La réforme de l'encadrement du temps partiel subi ne peut résulter de la seule négociation collective, mais il faut laisser aux partenaires sociaux le temps de la discussion. Elle appelle des mesures législatives et M. François Hollande s'était d'ailleurs engagé, pendant la campagne, à sanctionner les entreprises qui abusent du temps partiel subi.

Si les partenaires sociaux ne parviennent pas à des solutions satisfaisantes, l'État prendra ses responsabilités ; cela vaut aussi pour les négociations actuellement menées sur la sécurisation de l'emploi ou le contrat de génération.

Lorsque nous serons parvenus à obtenir une réelle égalité professionnelle entre les hommes et les femmes, le salaire des femmes ne sera plus considéré comme un salaire d'appoint au sein du couple ; dès lors, le choix du conjoint optant pour un congé parental, dont l'indemnisation demeure très faible, de l'ordre de 500 euros par mois, ne répondra plus à une simple logique économique.

C'est au niveau des administrations centrales qu'a été désigné, dans chaque ministère, un haut fonctionnaire référent égalité hommes-femmes.
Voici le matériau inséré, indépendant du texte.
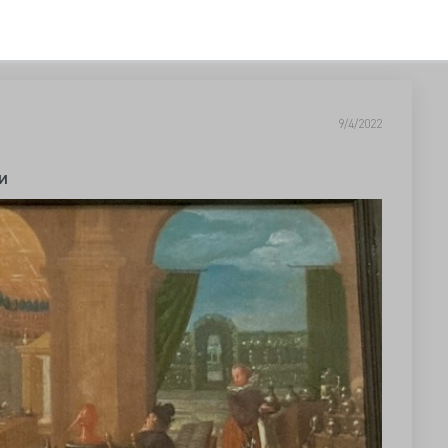
9/4/2022
и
Les conférences de l'égalité initiées par mon ministère ont cependant amené d'autres ministères, dont celui du logement, à proposer de nommer aussi des référents égalité hommes-femmes dans chaque département. Cette volonté des ministères de donner une traduction locale à la notion de référent égalité hommes-femmes me paraît positive, à condition bien sûr de ne pas empiéter sur les prérogatives des déléguées régionales et des chargées de mission départementales.

Votre proposition de donner de la publicité à certains jugements exemplaires en matière d'égalité et de respect des droits des femmes me semble fort intéressante car elle constitue un formidable levier de conscientisation de la société ; cela vaut en matière d'égalité professionnelle, et vaudrait aussi en matière de lutte contre les violences faites aux femmes.

J'ai l'impression que vous êtes assez partagés sur le mécanisme du scrutin binominal pourtant recommandé par votre délégation dans un rapport signé par votre précédente présidente, Michèle André. J'entends vos inquiétudes sur les rôles respectifs des hommes et des femmes au sein de ces binômes. Mais je crois que nous devons aller de l'avant tant le retard à rattraper en matière de parité parmi les conseillers généraux et les maires est considérable. Il est donc nécessaire de prendre des mesures résolues pour changer les choses.

En outre, mon expérience de conseillère générale me pousse à considérer la légitimité conférée par l'élection comme un gage d'égalité dans les fonctions au sein du conseil général. Je retiens votre remarque sur l'intérêt d'étendre aux exécutifs des conseils généraux les dispositions garantissant la parité dans les exécutifs régionaux et municipaux. Enfin, je ferai examiner la question de la demi-part fiscale des veuves.